Proprio come accade nel film ad Arturo il cui beffardo destino fa si che proprio lui sia vittima del suo stesso algoritmo che ne decreta inesorabilmente l’inutilità lavorativa, l’anzianità e le scarse prospettive sentimentali, come certificano delle app dedicate. L’unica scelta obbligata diventerà allora quella di arruolarsi per Fuuber moderna ditta di consegne che paga a cottimo secondo un meccanismo di incentivazione che premia o punisce chi non sta alle regole del gioco o non soddisfa le assurde pretese dei clienti.

Un film che tocca quindimolti temi, dalla frustrazione del presente alla paura per il futuro, passando per l’ansia di subire un controllo assoluto e totale, creando una costante situazione di sospensione dove tutti, protagonisti e pubblico, percepiscono una sensazione di straniamento e di palpabile disagio (lo zaino per le consegne di Arturo che si blocca è una metafora della sua incapacità di muoversi nell’ambiente e nella vita che lo circonda.

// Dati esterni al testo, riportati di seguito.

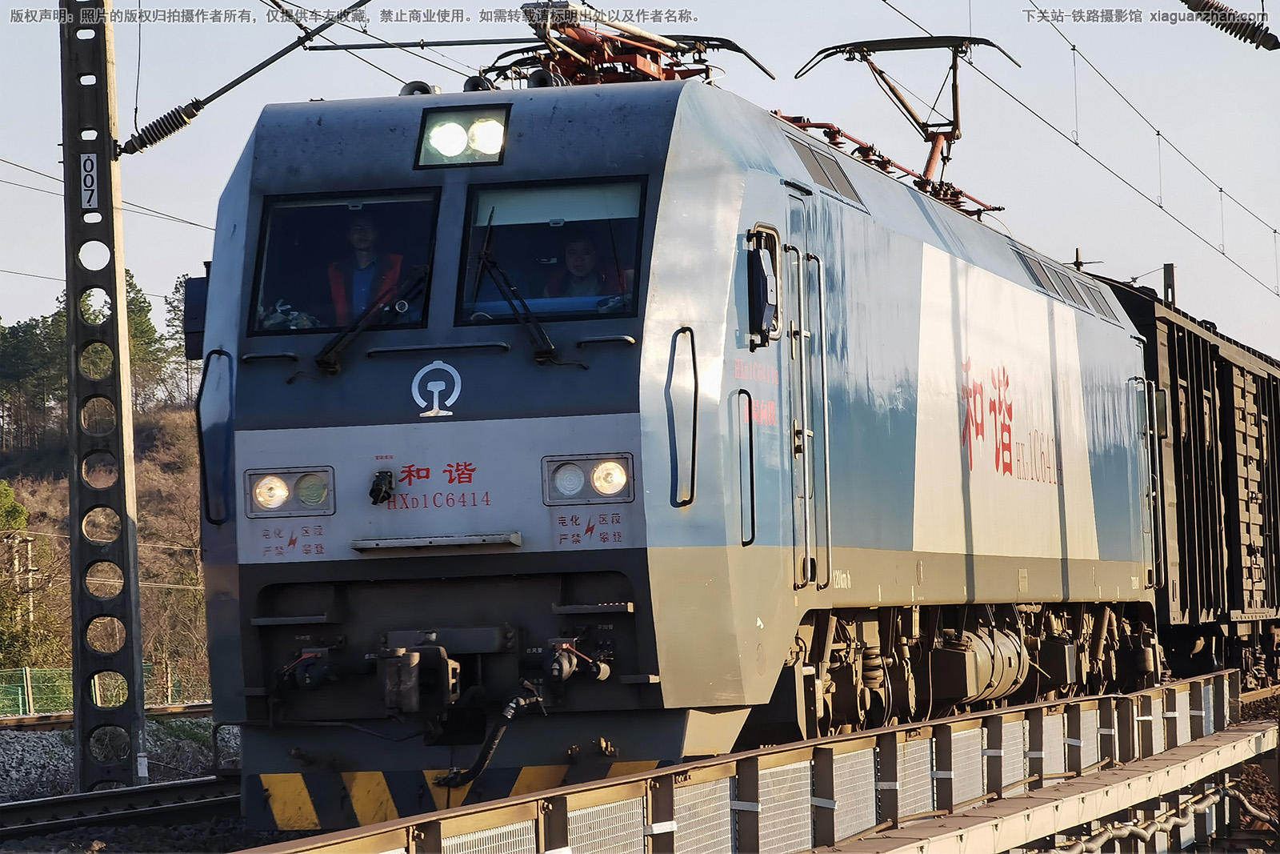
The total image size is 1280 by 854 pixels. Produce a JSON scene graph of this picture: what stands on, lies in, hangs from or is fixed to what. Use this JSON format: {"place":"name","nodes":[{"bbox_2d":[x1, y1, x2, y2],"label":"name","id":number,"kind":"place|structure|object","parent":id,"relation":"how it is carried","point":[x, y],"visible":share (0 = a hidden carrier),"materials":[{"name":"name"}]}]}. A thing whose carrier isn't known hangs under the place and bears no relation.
{"place":"outdoors","nodes":[
{"label":"outdoors","id":0,"kind":"place"},
{"bbox_2d":[0,388,210,706],"label":"hill","id":1,"kind":"structure","parent":0,"point":[34,506],"materials":[{"name":"brown plant"}]},
{"bbox_2d":[7,529,37,637],"label":"utility pole","id":2,"kind":"object","parent":1,"relation":"on","point":[29,546],"visible":0.65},
{"bbox_2d":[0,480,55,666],"label":"tree","id":3,"kind":"object","parent":1,"relation":"on","point":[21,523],"visible":0.75,"materials":[{"name":"green plant"}]},
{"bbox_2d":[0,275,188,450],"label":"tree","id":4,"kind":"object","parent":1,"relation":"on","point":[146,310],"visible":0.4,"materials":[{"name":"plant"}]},
{"bbox_2d":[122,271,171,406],"label":"tree","id":5,"kind":"object","parent":1,"relation":"on","point":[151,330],"visible":0.34,"materials":[{"name":"green plant"}]},
{"bbox_2d":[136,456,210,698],"label":"bare tree","id":6,"kind":"object","parent":1,"relation":"on","point":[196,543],"visible":0.54,"materials":[{"name":"plant"}]},
{"bbox_2d":[160,276,203,403],"label":"tree","id":7,"kind":"object","parent":1,"relation":"on","point":[174,310],"visible":0.35,"materials":[{"name":"plant"}]},
{"bbox_2d":[0,714,247,850],"label":"gravel ground","id":8,"kind":"structure","parent":0,"point":[144,834],"materials":[{"name":"grey gravel"}]},
{"bbox_2d":[0,661,198,718],"label":"green fence","id":9,"kind":"object","parent":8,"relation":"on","point":[21,705],"visible":0.52,"materials":[{"name":"green metal"}]},
{"bbox_2d":[60,0,147,795],"label":"lattice pole","id":10,"kind":"object","parent":8,"relation":"on","point":[123,307],"visible":0.96,"materials":[{"name":"grey metal"}]},
{"bbox_2d":[79,151,99,209],"label":"number sign","id":11,"kind":"object","parent":10,"relation":"attached to","point":[89,180],"visible":0.88,"materials":[{"name":"white metal"}]},
{"bbox_2d":[0,156,215,230],"label":"overhead wire","id":12,"kind":"object","parent":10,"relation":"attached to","point":[1,160],"visible":0.72,"materials":[{"name":"black metal"}]},
{"bbox_2d":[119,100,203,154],"label":"insulator","id":13,"kind":"object","parent":10,"relation":"attached to","point":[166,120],"visible":0.92,"materials":[{"name":"black"}]},
{"bbox_2d":[120,0,372,154],"label":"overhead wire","id":14,"kind":"object","parent":10,"relation":"attached to","point":[234,83],"visible":0.99,"materials":[{"name":"black metal"}]},
{"bbox_2d":[0,701,210,730],"label":"railway track","id":15,"kind":"structure","parent":8,"relation":"on","point":[206,708],"materials":[{"name":"metal"}]},
{"bbox_2d":[0,774,242,840],"label":"railway track","id":16,"kind":"structure","parent":8,"relation":"on","point":[118,794],"materials":[{"name":"black metal"}]},
{"bbox_2d":[0,0,1279,356],"label":"sky","id":17,"kind":"structure","parent":0,"point":[1135,106],"materials":[{"name":"blue"}]},
{"bbox_2d":[1181,0,1279,50],"label":"insulator","id":18,"kind":"object","parent":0,"point":[1221,10],"visible":0.99,"materials":[{"name":"black"}]},
{"bbox_2d":[883,0,1279,296],"label":"overhead wire","id":19,"kind":"object","parent":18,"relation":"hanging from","point":[1221,190],"visible":0.96,"materials":[{"name":"black metal"}]},
{"label":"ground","id":20,"kind":"structure","parent":0},
{"bbox_2d":[191,56,1156,826],"label":"locomotive","id":21,"kind":"object","parent":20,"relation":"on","point":[249,397],"visible":0.76,"materials":[{"name":"blue metal"}]},
{"bbox_2d":[184,274,208,362],"label":"side mirror","id":22,"kind":"object","parent":21,"relation":"attached to","point":[196,332],"visible":0.34,"materials":[{"name":"mirror"}]},
{"bbox_2d":[198,350,234,523],"label":"grab handle","id":23,"kind":"object","parent":21,"relation":"attached to","point":[198,414],"visible":0.92,"materials":[{"name":"black metal"}]},
{"bbox_2d":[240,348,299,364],"label":"grab handle","id":24,"kind":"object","parent":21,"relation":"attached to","point":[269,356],"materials":[{"name":"metal"}]},
{"bbox_2d":[244,466,335,517],"label":"headlight","id":25,"kind":"object","parent":21,"relation":"attached to","point":[284,474],"visible":0.87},
{"bbox_2d":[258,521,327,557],"label":"lettering","id":26,"kind":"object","parent":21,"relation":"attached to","point":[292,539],"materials":[{"name":"red paint"}]},
{"bbox_2d":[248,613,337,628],"label":"step","id":27,"kind":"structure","parent":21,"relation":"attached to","point":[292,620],"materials":[{"name":"grey metal"}]},
{"bbox_2d":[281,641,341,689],"label":"valve","id":28,"kind":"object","parent":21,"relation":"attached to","point":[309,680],"visible":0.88,"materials":[{"name":"black metal"}]},
{"bbox_2d":[247,188,442,336],"label":"windshield","id":29,"kind":"object","parent":21,"relation":"in","point":[417,322],"visible":0.57,"materials":[{"name":"glass"}]},
{"bbox_2d":[324,213,407,324],"label":"man","id":30,"kind":"object","parent":21,"relation":"in","point":[359,232],"visible":0.41},
{"bbox_2d":[312,262,431,373],"label":"windshield wiper","id":31,"kind":"object","parent":21,"relation":"attached to","point":[357,332],"visible":0.93,"materials":[{"name":"black metal"}]},
{"bbox_2d":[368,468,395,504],"label":"electrical socket","id":32,"kind":"object","parent":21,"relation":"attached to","point":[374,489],"visible":0.97,"materials":[{"name":"black"}]},
{"bbox_2d":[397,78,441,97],"label":"horn","id":33,"kind":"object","parent":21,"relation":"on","point":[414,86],"visible":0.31,"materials":[{"name":"grey metal"}]},
{"bbox_2d":[380,640,461,720],"label":"coupler","id":34,"kind":"object","parent":21,"relation":"attached to","point":[409,686],"visible":0.95,"materials":[{"name":"metal"}]},
{"bbox_2d":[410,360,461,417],"label":"emblem","id":35,"kind":"object","parent":21,"relation":"attached to","point":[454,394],"visible":0.96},
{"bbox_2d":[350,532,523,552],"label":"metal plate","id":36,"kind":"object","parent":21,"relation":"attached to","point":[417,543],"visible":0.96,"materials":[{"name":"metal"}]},
{"bbox_2d":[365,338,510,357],"label":"grab handle","id":37,"kind":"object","parent":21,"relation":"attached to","point":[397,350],"visible":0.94,"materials":[{"name":"metal"}]},
{"bbox_2d":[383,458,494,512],"label":"lettering","id":38,"kind":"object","parent":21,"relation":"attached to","point":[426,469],"visible":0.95,"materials":[{"name":"red paint"}]},
{"bbox_2d":[415,104,510,168],"label":"headlight","id":39,"kind":"object","parent":21,"relation":"attached to","point":[492,158],"visible":0.77,"materials":[{"name":"white glass"}]},
{"bbox_2d":[432,683,544,787],"label":"hose","id":40,"kind":"object","parent":21,"relation":"attached to","point":[497,738],"visible":0.92,"materials":[{"name":"black rubber"}]},
{"bbox_2d":[470,213,559,366],"label":"windshield wiper","id":41,"kind":"object","parent":21,"relation":"attached to","point":[547,342],"visible":0.98,"materials":[{"name":"black metal"}]},
{"bbox_2d":[454,176,647,326],"label":"windshield","id":42,"kind":"object","parent":21,"relation":"in","point":[532,294],"visible":0.66,"materials":[{"name":"glass"}]},
{"bbox_2d":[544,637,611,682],"label":"valve","id":43,"kind":"object","parent":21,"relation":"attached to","point":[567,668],"visible":0.92,"materials":[{"name":"metal"}]},
{"bbox_2d":[545,236,628,302],"label":"man","id":44,"kind":"object","parent":21,"relation":"in","point":[582,247],"visible":0.38},
{"bbox_2d":[541,452,635,505],"label":"headlight","id":45,"kind":"object","parent":21,"relation":"attached to","point":[577,469],"visible":0.91,"materials":[{"name":"clear"}]},
{"bbox_2d":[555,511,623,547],"label":"lettering","id":46,"kind":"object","parent":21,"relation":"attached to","point":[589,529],"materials":[{"name":"red paint"}]},
{"bbox_2d":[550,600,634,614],"label":"step","id":47,"kind":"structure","parent":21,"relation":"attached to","point":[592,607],"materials":[{"name":"black metal"}]},
{"bbox_2d":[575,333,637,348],"label":"grab handle","id":48,"kind":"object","parent":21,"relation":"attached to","point":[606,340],"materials":[{"name":"grey metal"}]},
{"bbox_2d":[468,3,771,88],"label":"pantograph","id":49,"kind":"object","parent":21,"relation":"on","point":[680,50],"visible":0.35,"materials":[{"name":"red metal"}]},
{"bbox_2d":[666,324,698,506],"label":"grab handle","id":50,"kind":"object","parent":21,"relation":"attached to","point":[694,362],"visible":0.96,"materials":[{"name":"black metal"}]},
{"bbox_2d":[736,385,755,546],"label":"grab handle","id":51,"kind":"object","parent":21,"relation":"attached to","point":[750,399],"visible":0.94,"materials":[{"name":"black metal"}]},
{"bbox_2d":[745,225,783,348],"label":"side mirror","id":52,"kind":"object","parent":21,"relation":"attached to","point":[765,332],"visible":0.93,"materials":[{"name":"black mirror"}]},
{"bbox_2d":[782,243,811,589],"label":"handrail","id":53,"kind":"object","parent":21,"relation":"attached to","point":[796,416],"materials":[{"name":"black metal"}]},
{"bbox_2d":[783,184,821,591],"label":"door","id":54,"kind":"structure","parent":21,"relation":"in","point":[805,424],"materials":[{"name":"metal"}]},
{"bbox_2d":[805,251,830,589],"label":"handrail","id":55,"kind":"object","parent":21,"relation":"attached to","point":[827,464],"visible":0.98,"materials":[{"name":"grey metal"}]},
{"bbox_2d":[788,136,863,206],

Un risultato a cui contribuisce il meccanismo narrativo che lo stesso PIF aveva già utilizzato in precedenza (in particolare nel  suo primo programma televisivo individuale, Il testimone, dove raccontava da vicino i dettagli di vita quotidiana di personaggi legati a sport, politica, spettacolo seguendoli come un’ombra) che qui troviamo declinato in Raffaello, interpretato proprio da PIF,  i cui occhi curiosi e i cui dubbi, un po’ complici, un po’ consolatori, accompagnano lo spettatore, un po’ alla volta, sempre più vicino ad Arturo e al suo mondo, dove presto il cinico sorriso lascia spazio all’amara riflessione.